Salmon nigiri at Nozomi | Photo by Garrett Snyder


The South Bay may be scattered with hundreds of terrific sushi bars, but if you want to experience a top-tier omakase meal for much less than you’d pay in Beverly Hills or Hollywood, head to Nozomi. Head chef Yasu-san is rumored to have great connections with Santa Barbara uni importers, meaning that your quivering lozenge of sea urchin nigiri will taste as if it just leapt from the briny depths. But that’s not all Nozomi does well: Your immaculate multi-course meal might include rare delights such as massive sweet shrimp plucked from the tank and flash-fried, tender chawanmushi custard studded with scallops, or soft squares of squid dotted with umeboshi plum.

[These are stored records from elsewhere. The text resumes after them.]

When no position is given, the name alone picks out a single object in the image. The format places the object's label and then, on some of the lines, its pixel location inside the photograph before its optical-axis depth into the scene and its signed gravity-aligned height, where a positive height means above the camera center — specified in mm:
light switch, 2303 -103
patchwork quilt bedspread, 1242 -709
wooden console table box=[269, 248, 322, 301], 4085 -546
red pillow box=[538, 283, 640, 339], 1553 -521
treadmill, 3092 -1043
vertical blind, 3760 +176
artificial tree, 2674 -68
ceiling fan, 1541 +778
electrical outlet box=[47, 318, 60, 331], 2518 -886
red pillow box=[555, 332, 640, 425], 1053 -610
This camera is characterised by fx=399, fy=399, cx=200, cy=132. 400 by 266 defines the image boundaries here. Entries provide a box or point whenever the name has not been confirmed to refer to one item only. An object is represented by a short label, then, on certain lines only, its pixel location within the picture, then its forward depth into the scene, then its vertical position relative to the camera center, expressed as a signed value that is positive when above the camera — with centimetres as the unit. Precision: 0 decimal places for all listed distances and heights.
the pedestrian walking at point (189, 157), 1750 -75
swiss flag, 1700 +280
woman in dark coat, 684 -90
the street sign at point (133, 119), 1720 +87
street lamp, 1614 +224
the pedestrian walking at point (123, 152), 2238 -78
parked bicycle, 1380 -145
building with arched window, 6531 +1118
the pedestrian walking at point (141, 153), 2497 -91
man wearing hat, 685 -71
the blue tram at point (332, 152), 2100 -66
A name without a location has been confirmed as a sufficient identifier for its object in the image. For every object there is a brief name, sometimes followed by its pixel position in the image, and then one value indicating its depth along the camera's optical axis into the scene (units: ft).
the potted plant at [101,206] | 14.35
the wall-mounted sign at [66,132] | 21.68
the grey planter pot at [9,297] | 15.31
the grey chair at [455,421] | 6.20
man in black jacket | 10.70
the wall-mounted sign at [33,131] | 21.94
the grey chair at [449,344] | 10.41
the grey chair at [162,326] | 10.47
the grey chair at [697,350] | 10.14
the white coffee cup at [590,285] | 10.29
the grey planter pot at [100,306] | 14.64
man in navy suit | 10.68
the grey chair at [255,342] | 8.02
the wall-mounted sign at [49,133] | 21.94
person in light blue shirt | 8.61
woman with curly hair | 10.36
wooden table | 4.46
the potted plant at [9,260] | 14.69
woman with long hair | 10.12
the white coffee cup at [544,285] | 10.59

Shin Sen Gumi Chicken Yakitori
Chicken yakitori at Shin-Sen-Gumi | Photo: Garrett Snyder

Shin-Sen-Gumi Yakitori

When you first enter the wood-paneled hole-in-the-wall that is Gardena’s Shin-Sen-Gumi, you’ll be welcomed by booming shouts of welcome from the Japanese staff. The meal only gets more exciting from there. In the center of the room is a long charcoal grill, where juicy sticks of yakitori - bamboo skewers of chicken parts - are grilled and then served searing hot. You can choose between sections of thigh meat sprinkled with sea salt and green onion, breast meat covered in shiso and pickled plum, fatty rolls of chicken skin, or plump chicken meatballs called tsukune. Fortify your meal with the addition of asparagus wrapped in pork belly, grilled quail eggs, and slightly charred enoki mushrooms. Then, like the rest of the crowd stuffed inside, stumble out into the night smelling of smoke and Sapporo beer.

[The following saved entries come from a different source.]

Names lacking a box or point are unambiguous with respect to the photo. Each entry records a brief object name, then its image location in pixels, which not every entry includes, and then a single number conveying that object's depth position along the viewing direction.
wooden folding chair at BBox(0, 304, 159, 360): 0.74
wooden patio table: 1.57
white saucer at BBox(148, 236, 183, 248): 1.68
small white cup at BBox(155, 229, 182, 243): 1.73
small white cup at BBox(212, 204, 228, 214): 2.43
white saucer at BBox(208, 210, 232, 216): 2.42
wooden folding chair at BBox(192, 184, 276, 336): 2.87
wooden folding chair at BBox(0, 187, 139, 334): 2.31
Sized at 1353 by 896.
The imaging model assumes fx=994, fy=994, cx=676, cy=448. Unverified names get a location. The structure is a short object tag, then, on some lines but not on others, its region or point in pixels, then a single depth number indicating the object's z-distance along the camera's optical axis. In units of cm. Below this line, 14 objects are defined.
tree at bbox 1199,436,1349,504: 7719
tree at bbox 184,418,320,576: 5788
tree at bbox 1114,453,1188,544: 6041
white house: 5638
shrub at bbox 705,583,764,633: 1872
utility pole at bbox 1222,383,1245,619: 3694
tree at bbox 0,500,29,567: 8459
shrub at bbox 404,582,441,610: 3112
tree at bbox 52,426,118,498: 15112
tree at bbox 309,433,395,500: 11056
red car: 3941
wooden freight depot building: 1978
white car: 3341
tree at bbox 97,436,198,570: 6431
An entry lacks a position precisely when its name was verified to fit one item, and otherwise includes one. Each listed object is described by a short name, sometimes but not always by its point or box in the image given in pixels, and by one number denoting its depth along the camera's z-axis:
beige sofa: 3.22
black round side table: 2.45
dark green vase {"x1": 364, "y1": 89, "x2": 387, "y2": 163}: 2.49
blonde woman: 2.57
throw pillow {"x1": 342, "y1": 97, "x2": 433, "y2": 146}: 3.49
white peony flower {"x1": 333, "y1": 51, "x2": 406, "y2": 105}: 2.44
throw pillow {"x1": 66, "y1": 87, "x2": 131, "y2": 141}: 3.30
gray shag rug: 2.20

The Standing Room Napoleon
The Napoleon | Photo: The Standing Room, Facebook

The Standing Room

Who says you need chairs to be a great restaurant? In the back of a rather unremarkable liquor store in Redondo Beach sits this crowded deli, where chef Lowell Bakke churns out awesomely impressive new-wave burgers. Spring for the “Napoleon,” a hulking patty topped with braised short rib, smoked gouda and a fried egg. With locally-sourced angus beef and pan de mie buns from Bread Bar, The Standing Room elevates burgers to a higher plane. Locals know that the best menu items are those with an Asian twist, including the soft shell crab sandwich spread with Thai mayo, or the pulled pork sandwich with hoisin BBQ sauce. Check the chalkboard menu for rotating plate lunch specials as well.